Scientifically, this was a huge breakthrough. But how many patients need a trachea transplant? Not very many. But the same technique is now applicable to formation of new cartilage. Now we are talking massive numbers: An estimated 52.5 million adults in the United States reported being told by a doctor that they have some form of arthritis, rheumatoid arthritis, gout, lupus, or fibromyalgia.
How about another affliction of old age? Few people are aware that macular degeneration is an incurable eye disease and that it is the leading cause of vision loss for those aged 55 and older in the United States, affecting more than 10 million Americans. It’s a terrible affliction – and the research into the causes and treatment of this dread disease has been basically stymied.
A lot tantalizing clues pointing to inflammatory factors, meticulous anatomical measurements of affected retinas, but no real breakthrough. So are we doomed to wait until that happens? Can we make an end run around the difficulties? Here is a ray of hope: On Sep 12, 2014, surgeons at the Institute of Biomedical Research and Innovation Hospital in Kobe, Japan, transplanted a 1.3 by 3.0 millimeter sheet of retinal pigment epithelium cells, which were differentiated from induced pigment epithelium cells (stem cells induced to proliferate) into an eye of an elderly woman, who suffers from age-related macular degeneration.
What else is in the pipeline?
The lowly skin wound isn’t trivial at all when it comes to burn wounds – they are grossly disfiguring. In January 2014 Swiss bioengineers reported that people who need skin grafts because of burns or other injuries might someday get lab-grown, bioengineered skin that works much like real human skin.
This new skin not only has its own blood vessels but also — and just as important — its own lymphatic vessels. The lymph vessels are needed to prevent the accumulation of fluids that can kill the graft before it has time to become part of the patient’s own skin, the researchers said. This is important because all organs in the human body — with the exception of the brain and inner ear — contain lymph vessels. Until now lack of lymphatic drainage was a major obstacle to the viability of other bioengineered organs. It opens the way to bioengineered hearts, kidneys, liver, blood vessels, etc.

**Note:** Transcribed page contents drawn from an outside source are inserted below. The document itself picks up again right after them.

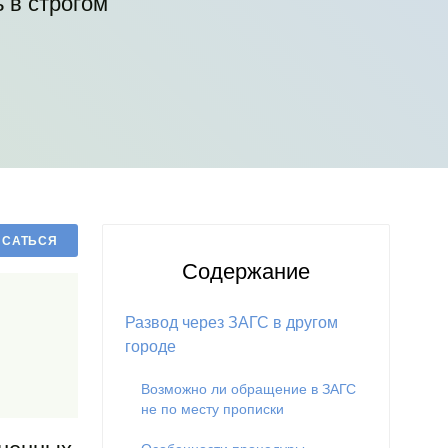
 в строгом
Содержание
Развод через ЗАГС в другом
городе
Возможно ли обращение в ЗАГС
не по месту прописки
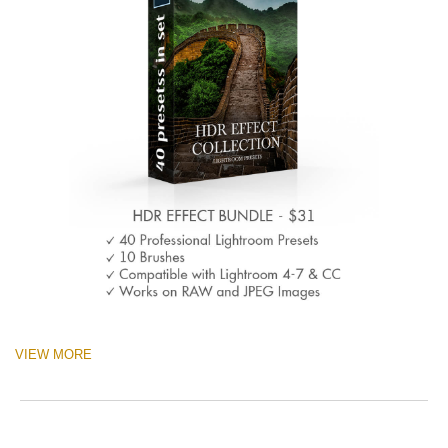
VIEW MORE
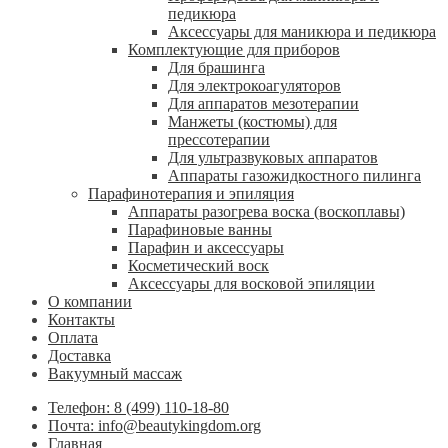
педикюра
Аксессуары для маникюра и педикюра
Комплектующие для приборов
Для брашинга
Для электрокоагуляторов
Для аппаратов мезотерапии
Манжеты (костюмы) для
прессотерапии
Для ультразвуковых аппаратов
Аппараты газожидкостного пилинга
Парафинотерапия и эпиляция
Аппараты разогрева воска (воскоплавы)
Парафиновые ванны
Парафин и аксессуары
Косметический воск
Аксессуары для восковой эпиляции
О компании
Контакты
Оплата
Доставка
Вакуумный массаж
Телефон: 8 (499) 110-18-80
Почта: info@beautykingdom.org
Главная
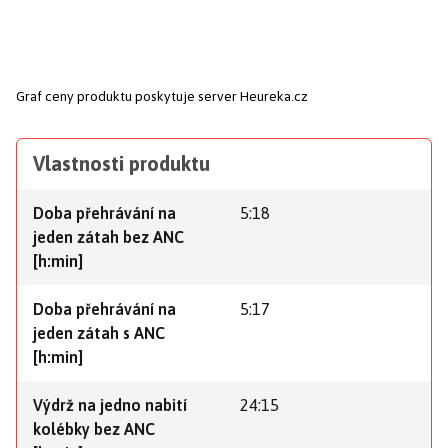
Graf ceny produktu
poskytuje server Heureka.cz
Vlastnosti produktu
Doba přehrávání na
5:18
jeden zátah bez ANC
[h:min]
Doba přehrávání na
5:17
jeden zátah s ANC
[h:min]
Výdrž na jedno nabití
24:15
kolébky bez ANC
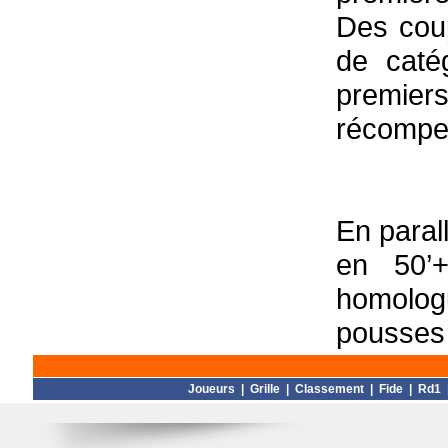
Des cou
de caté
premier
récompe
En paral
en 50’+
homolog
pousses 
Joueurs
|
Grille
|
Classement
|
Fide
|
Rd1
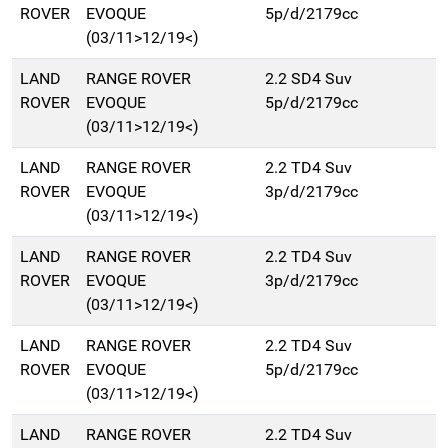
ROVER
EVOQUE
5p/d/2179cc
(03/11>12/19<)
LAND
RANGE ROVER
2.2 SD4 Suv
ROVER
EVOQUE
5p/d/2179cc
(03/11>12/19<)
LAND
RANGE ROVER
2.2 TD4 Suv
ROVER
EVOQUE
3p/d/2179cc
(03/11>12/19<)
LAND
RANGE ROVER
2.2 TD4 Suv
ROVER
EVOQUE
3p/d/2179cc
(03/11>12/19<)
LAND
RANGE ROVER
2.2 TD4 Suv
ROVER
EVOQUE
5p/d/2179cc
(03/11>12/19<)
LAND
RANGE ROVER
2.2 TD4 Suv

I think this one takes the prize: the thymus gland is the “school” where lymphocytes get their education to recognize foreign from self. This is the basic function of the immune response, without which we succumb to infection and cancer. And indeed, starting at middle age the thymus progressively shrinks in size and loses its function. So wouldn’t it be incredible if we could keep our thymus forever young?

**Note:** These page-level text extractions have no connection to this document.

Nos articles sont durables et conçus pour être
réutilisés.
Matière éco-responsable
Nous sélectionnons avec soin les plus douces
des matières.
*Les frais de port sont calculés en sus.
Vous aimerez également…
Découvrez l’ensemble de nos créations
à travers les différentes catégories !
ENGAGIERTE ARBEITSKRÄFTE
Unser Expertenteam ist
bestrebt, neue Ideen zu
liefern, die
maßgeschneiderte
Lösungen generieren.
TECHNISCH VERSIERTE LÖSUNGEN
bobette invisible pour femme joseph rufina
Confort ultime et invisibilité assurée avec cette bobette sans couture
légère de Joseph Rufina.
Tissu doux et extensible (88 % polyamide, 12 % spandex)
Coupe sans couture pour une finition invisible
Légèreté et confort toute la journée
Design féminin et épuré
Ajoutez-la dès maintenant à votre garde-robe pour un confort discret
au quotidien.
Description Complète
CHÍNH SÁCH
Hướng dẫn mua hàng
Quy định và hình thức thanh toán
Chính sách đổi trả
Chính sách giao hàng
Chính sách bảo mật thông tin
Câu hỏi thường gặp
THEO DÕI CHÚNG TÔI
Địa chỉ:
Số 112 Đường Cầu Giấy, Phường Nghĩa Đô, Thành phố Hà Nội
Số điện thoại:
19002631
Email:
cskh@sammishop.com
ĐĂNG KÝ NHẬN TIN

In September 2014, scientists reported reprogramming cells inside a mouse and growing those cells into a fully functioning thymus gland. To grow the thymus gland, the scientists started with a group of cells from a mouse embryo called fibroblasts, and then increased the levels of a particular protein responsible for developing the thymus gland. The cells grew into a thymus that had the same structure and function of one that grew on its own. It was also able to produce T lymphocytes, cells that fight infection and cancer cells.
So with this avalanche of exciting new discoveries, can one resist a bit of “irrational exuberance”? At this un-optimistic juncture of the human story, we deserve a bit of an uplift.